Dataset entries:
==========
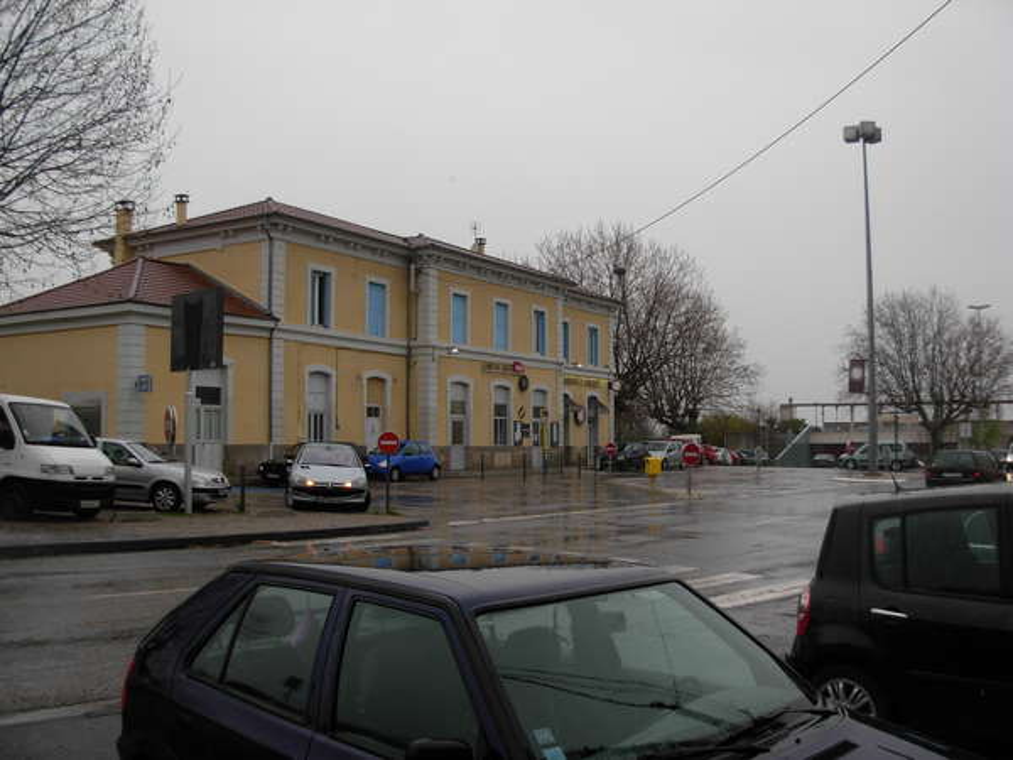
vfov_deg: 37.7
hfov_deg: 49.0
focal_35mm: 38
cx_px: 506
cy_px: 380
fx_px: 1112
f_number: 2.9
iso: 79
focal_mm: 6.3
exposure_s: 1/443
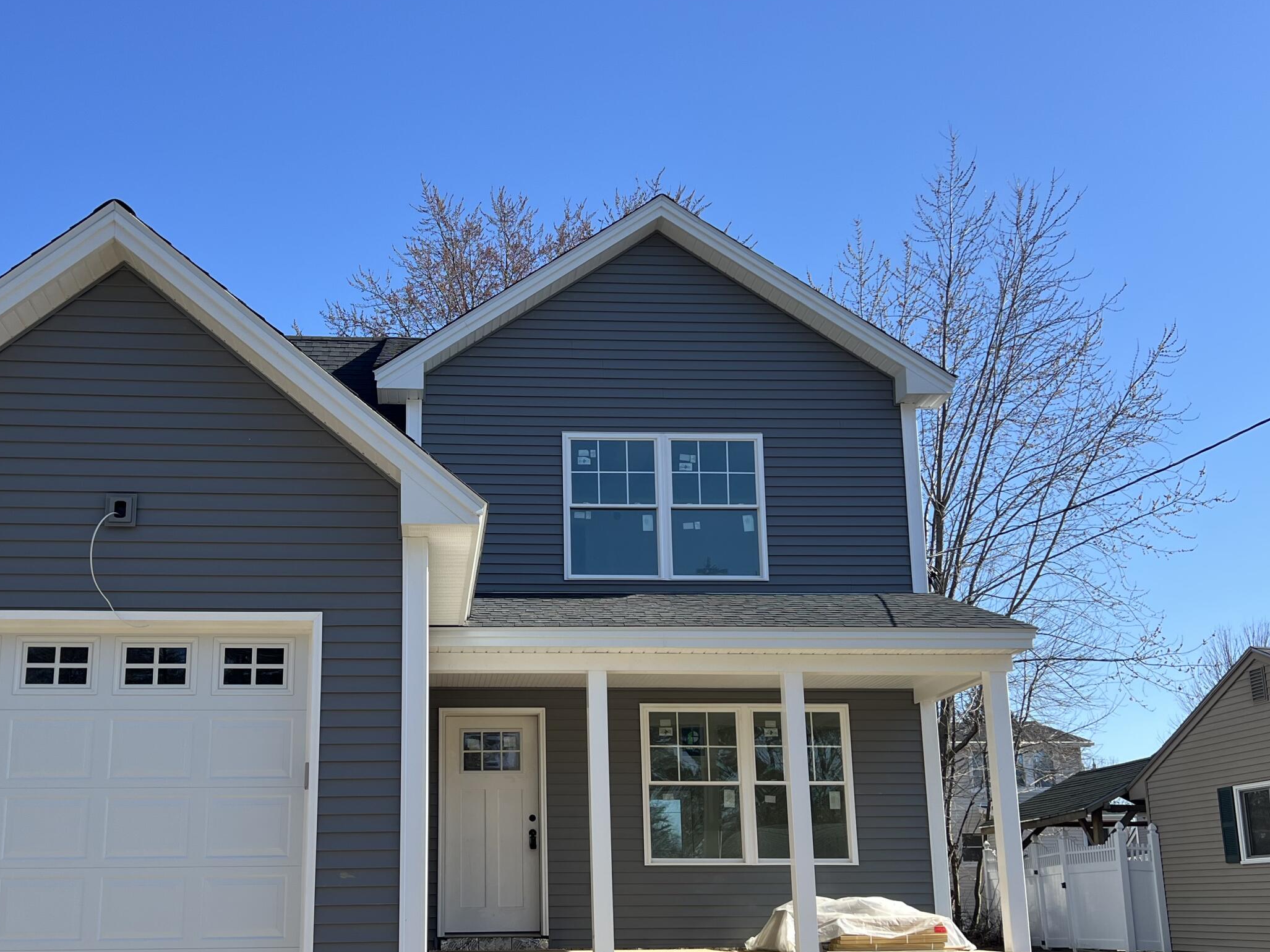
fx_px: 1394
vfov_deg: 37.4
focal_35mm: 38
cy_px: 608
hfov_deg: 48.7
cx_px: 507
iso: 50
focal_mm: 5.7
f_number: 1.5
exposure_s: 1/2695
==========
Lines from the one holding "hfov_deg: 49.0" to the end of the data, both ends included, are to be given again exactly; no pictures belong in the copy.

hfov_deg: 49.0
focal_35mm: 38
cx_px: 506
cy_px: 380
fx_px: 1112
f_number: 2.9
iso: 79
focal_mm: 6.3
exposure_s: 1/443
fx_px: 1394
vfov_deg: 37.4
focal_35mm: 38
cy_px: 608
hfov_deg: 48.7
cx_px: 507
iso: 50
focal_mm: 5.7
f_number: 1.5
exposure_s: 1/2695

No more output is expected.